Отныне все у царя, не только земля, но и двор, и весь обиход были особыми: свои бояре, окольничьи, дворецкие, казначеи, дьяки и прочие приказные люди, дети боярские, стольники, стряпчие и жильцы. При приказах Сытном, Кормовом и Хлебном назначались особые ключники, подключники, сытники, повара, хлебники, всякие мастера, конюхи, псари и другие дворовые люди. А жалованье всем этим людям должно было идти с доходов, что с опричных земель будут собраны, а более ни с чего. Царю запрещалось сноситься напрямую с государями иноземными, равно как и принимать послов иноземных и купцов, кроме дел торговых. Царю вменялось не принимать участия ни в каких военных действиях, а также выезжать в войска, собранные земщиной. Участие царя в делах общерусских допускалось лишь в чрезвычайных случаях по приглашению Думы боярской. Для собственной охраны царю дозволялось иметь тысячу воинников, пеших или конных, коих он мог набрать по своему усмотрению и на свой кошт.

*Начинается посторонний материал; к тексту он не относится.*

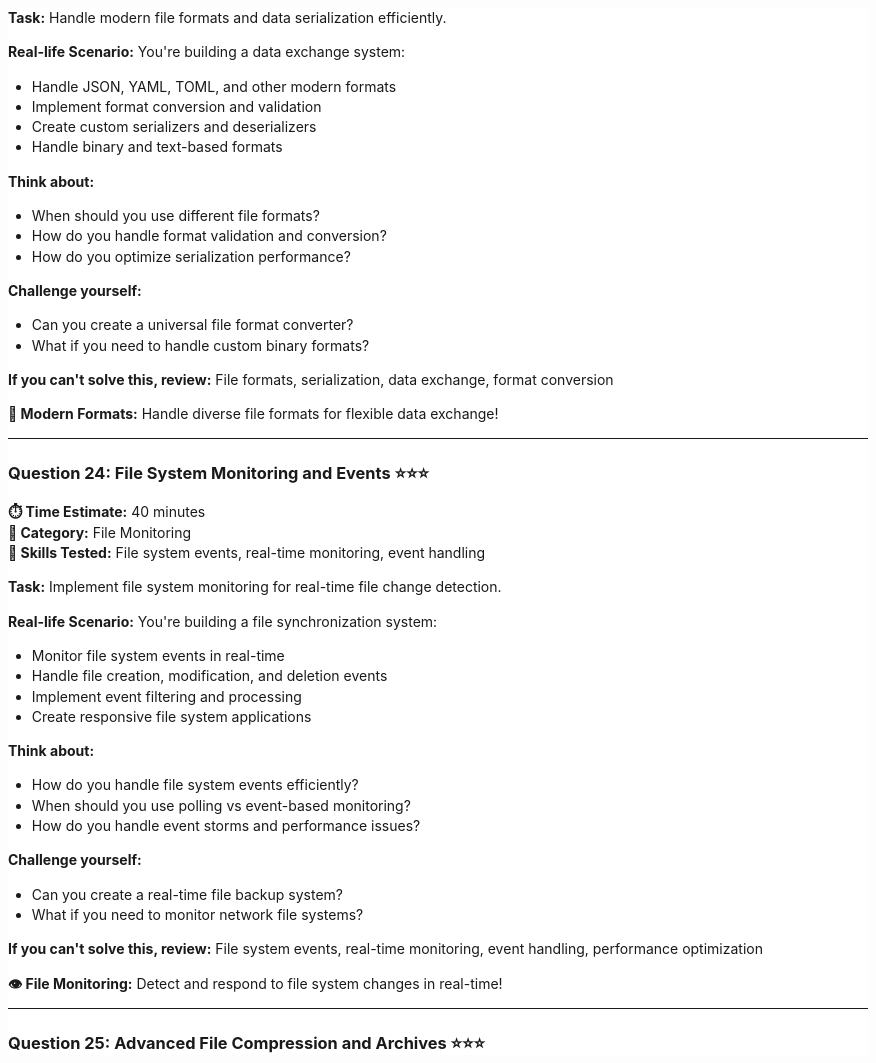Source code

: **Task:** Handle modern file formats and data serialization efficiently.

**Real-life Scenario:** You're building a data exchange system:

- Handle JSON, YAML, TOML, and other modern formats
- Implement format conversion and validation
- Create custom serializers and deserializers
- Handle binary and text-based formats

**Think about:**

- When should you use different file formats?
- How do you handle format validation and conversion?
- How do you optimize serialization performance?

**Challenge yourself:**

- Can you create a universal file format converter?
- What if you need to handle custom binary formats?

**If you can't solve this, review:** File formats, serialization, data exchange, format conversion

**📄 Modern Formats:** Handle diverse file formats for flexible data exchange!

---

### Question 24: File System Monitoring and Events ⭐⭐⭐

**⏱️ Time Estimate:** 40 minutes  
**🎯 Category:** File Monitoring  
**📝 Skills Tested:** File system events, real-time monitoring, event handling

**Task:** Implement file system monitoring for real-time file change detection.

**Real-life Scenario:** You're building a file synchronization system:

- Monitor file system events in real-time
- Handle file creation, modification, and deletion events
- Implement event filtering and processing
- Create responsive file system applications

**Think about:**

- How do you handle file system events efficiently?
- When should you use polling vs event-based monitoring?
- How do you handle event storms and performance issues?

**Challenge yourself:**

- Can you create a real-time file backup system?
- What if you need to monitor network file systems?

**If you can't solve this, review:** File system events, real-time monitoring, event handling, performance optimization

**👁️ File Monitoring:** Detect and respond to file system changes in real-time!

---

### Question 25: Advanced File Compression and Archives ⭐⭐⭐
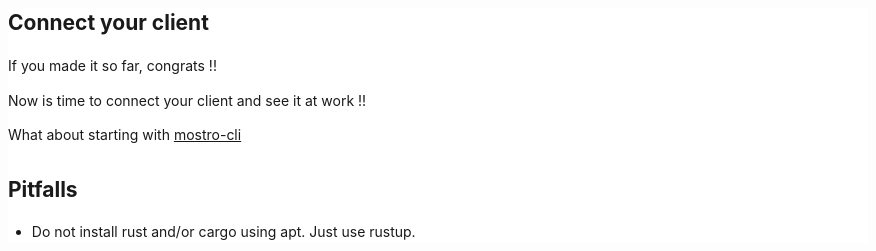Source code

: ## Connect your client

If you made it so far, congrats \!\!

Now is time to connect your client and see it at work \!\!

What about starting with [mostro-cli](https://github.com/MostroP2P/mostro-cli)

## Pitfalls

- Do not install rust and/or cargo using apt. Just use rustup.
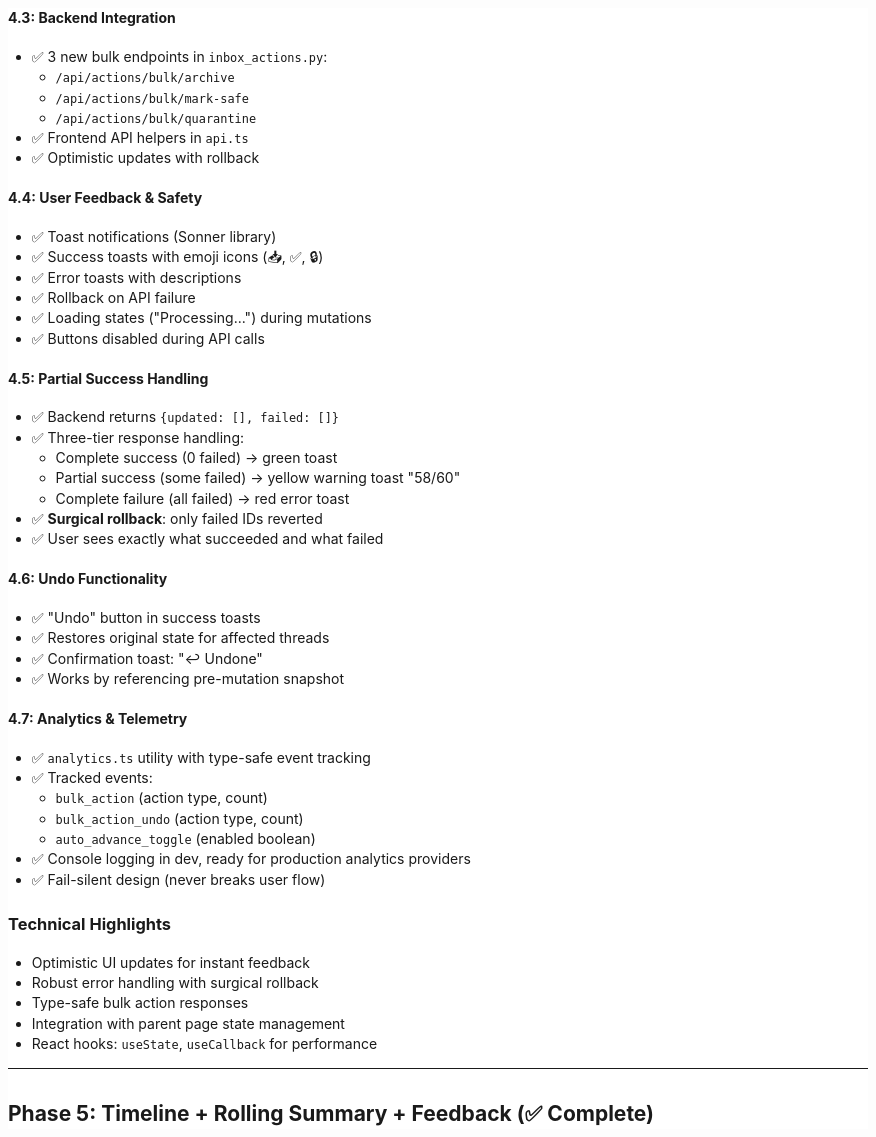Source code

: #### 4.3: Backend Integration
- ✅ 3 new bulk endpoints in `inbox_actions.py`:
  - `/api/actions/bulk/archive`
  - `/api/actions/bulk/mark-safe`
  - `/api/actions/bulk/quarantine`
- ✅ Frontend API helpers in `api.ts`
- ✅ Optimistic updates with rollback

#### 4.4: User Feedback & Safety
- ✅ Toast notifications (Sonner library)
- ✅ Success toasts with emoji icons (📥, ✅, 🔒)
- ✅ Error toasts with descriptions
- ✅ Rollback on API failure
- ✅ Loading states ("Processing...") during mutations
- ✅ Buttons disabled during API calls

#### 4.5: Partial Success Handling
- ✅ Backend returns `{updated: [], failed: []}`
- ✅ Three-tier response handling:
  - Complete success (0 failed) → green toast
  - Partial success (some failed) → yellow warning toast "58/60"
  - Complete failure (all failed) → red error toast
- ✅ **Surgical rollback**: only failed IDs reverted
- ✅ User sees exactly what succeeded and what failed

#### 4.6: Undo Functionality
- ✅ "Undo" button in success toasts
- ✅ Restores original state for affected threads
- ✅ Confirmation toast: "↩️ Undone"
- ✅ Works by referencing pre-mutation snapshot

#### 4.7: Analytics & Telemetry
- ✅ `analytics.ts` utility with type-safe event tracking
- ✅ Tracked events:
  - `bulk_action` (action type, count)
  - `bulk_action_undo` (action type, count)
  - `auto_advance_toggle` (enabled boolean)
- ✅ Console logging in dev, ready for production analytics providers
- ✅ Fail-silent design (never breaks user flow)

### Technical Highlights
- Optimistic UI updates for instant feedback
- Robust error handling with surgical rollback
- Type-safe bulk action responses
- Integration with parent page state management
- React hooks: `useState`, `useCallback` for performance

---

## Phase 5: Timeline + Rolling Summary + Feedback (✅ Complete)
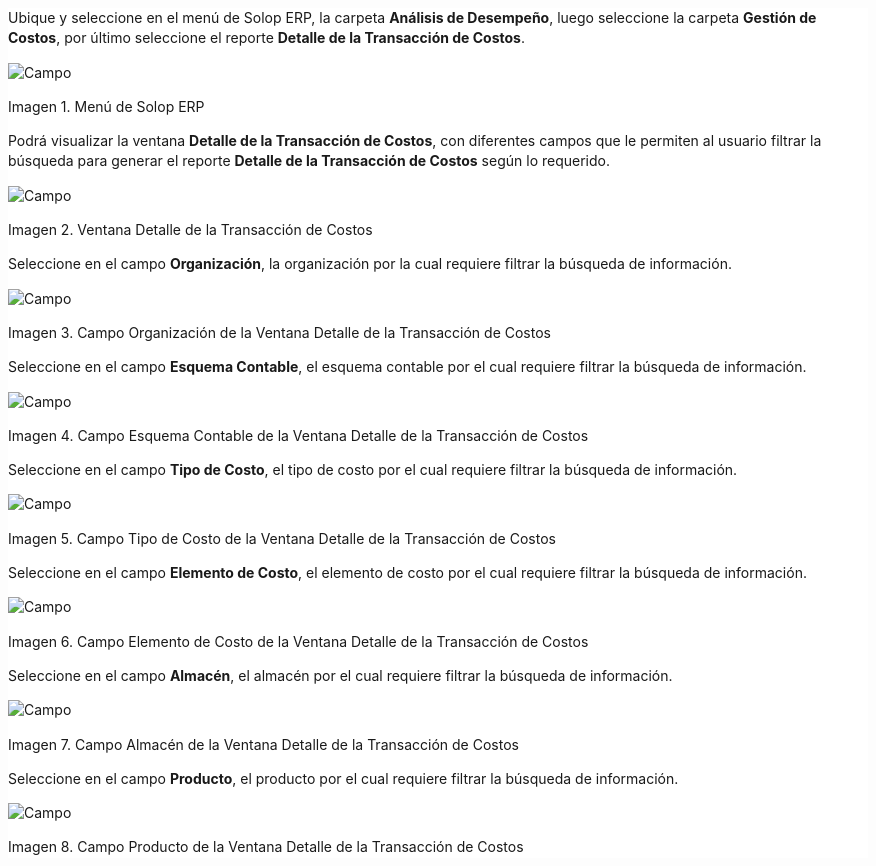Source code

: Ubique y seleccione en el menú de Solop ERP, la carpeta **Análisis de Desempeño**, luego seleccione la carpeta **Gestión de Costos**, por último seleccione el reporte **Detalle de la Transacción de Costos**.

![Campo](/assets/img/docs/accounting-management/acm-accounting-image329.png)

Imagen 1. Menú de Solop ERP

Podrá visualizar la ventana **Detalle de la Transacción de Costos**, con diferentes campos que le permiten al usuario filtrar la búsqueda para generar el reporte **Detalle de la Transacción de Costos** según lo requerido.

![Campo](/assets/img/docs/accounting-management/acm-accounting-image330.png)

Imagen 2. Ventana Detalle de la Transacción de Costos

Seleccione en el campo **Organización**, la organización por la cual requiere filtrar la búsqueda de información.

![Campo](/assets/img/docs/accounting-management/acm-accounting-image331.png)

Imagen 3. Campo Organización de la Ventana Detalle de la Transacción de Costos

Seleccione en el campo **Esquema Contable**, el esquema contable por el cual requiere filtrar la búsqueda de información.

![Campo](/assets/img/docs/accounting-management/acm-accounting-image332.png)

Imagen 4. Campo Esquema Contable de la Ventana Detalle de la Transacción de Costos

Seleccione en el campo **Tipo de Costo**, el tipo de costo por el cual requiere filtrar la búsqueda de información.

![Campo](/assets/img/docs/accounting-management/acm-accounting-image333.png)

Imagen 5. Campo Tipo de Costo de la Ventana Detalle de la Transacción de Costos

Seleccione en el campo **Elemento de Costo**, el elemento de costo por el cual requiere filtrar la búsqueda de información.

![Campo](/assets/img/docs/accounting-management/acm-accounting-image334.png)

Imagen 6. Campo Elemento de Costo de la Ventana Detalle de la Transacción de Costos

Seleccione en el campo **Almacén**, el almacén por el cual requiere filtrar la búsqueda de información.

![Campo](/assets/img/docs/accounting-management/acm-accounting-image335.png)

Imagen 7. Campo Almacén de la Ventana Detalle de la Transacción de Costos

Seleccione en el campo **Producto**, el producto por el cual requiere filtrar la búsqueda de información.

![Campo](/assets/img/docs/accounting-management/acm-accounting-image336.png)

Imagen 8. Campo Producto de la Ventana Detalle de la Transacción de Costos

Все, что было опричь этого, отдавалось земщине, в ее управление и распоряжение, но ничего более того в договоре сказано не было. Бояре так и сказали, что теперь это их дело, как державой управлять, и они не собираются обсуждать это в присутствии всяких опричников.
Зато все, что к опричнине относилось, разобрали по косточкам, каждое слово обмусолили. Но, как во всяком собрании многолюдном, было больше крику, чем толку. Ведь ни одного слова так и не исправили! Даже добавили. Захарьины во все время обсуждения ни звука не издали, лишь ближе к вечеру Никита Романович не утерпел, встал и потребовал сто тысяч рублей подъемных, на обустройство двора на новом месте. И что бы вы думали — дали! Я даже немного забеспокоился — откуда у земщины такие деньги? Неужто Иван не всю казну вывез? Вот всегда так, никому ничего поручить нельзя! Сам недосмотришь, обязательно что-нибудь забудут!
Достойнее же всех себя Иван вел. Как будто напоследок решил преподать всем урок истинно царского поведения. Сидел прямо, ни разу не шелохнувшись, даже глазами не моргал, а на лице не то что радости или, наоборот, неудовольствия нельзя было прочитать, у него вообще никакого выражения не было. Лишь один раз не сдержался, когда чтение договора закончили.
— А после этого я могу править, как хочу? — спросил он вдруг звонким голосом.
— Вот только выведи сначала всех людей земских из своей опричнины, — ответили бояре.
— Выведу, выведу, — нетерпеливо сказал Иван, — я же для этого все земли свои вокруг Казани отдал. Ну а потом могу?
— Потом — можешь, надежа-царь, — хором ответили бояре, — хочешь казнить без вины — казни, хочешь достояние отнимать — отнимай без раздумий, хочешь жаловать — хоть золотом с головы до ног осыпай.
— И никаких докук не будет? — Иван повел головой в сторону святителей.
— Не будет! — так же хором ответили бояре.
— Не будет? — переспросил Иван, не сводя горящих глаз с митрополита.
— Бог тебе отныне судия, — ответил Афанасий с горестным вздохом.
— То-то же! — криво усмехнулся Иван, но тут же собрался, взор притушил, ухмылку стер и превратился в истукана.
* * *
На следующий день потянулся двор обратно в Александрову слободу, теперь уже на постоянное житье. Да и чего было оттягивать, коли все раньше было вывезено. Почитай, только мне с княгинюшкой и надо было собираться.
Вот вы, наверно, удивляетесь, почему это я в опричнину подался? Ведь мог в Москве остаться и жить себе спокойно, все земские меня уважали и никогда никаких мне пакостей не чинили. А еще лучше — уехал бы в удел свой, подальше от этой смуты темной, и коротал бы там свой век вместе с женушкой моей ненаглядной.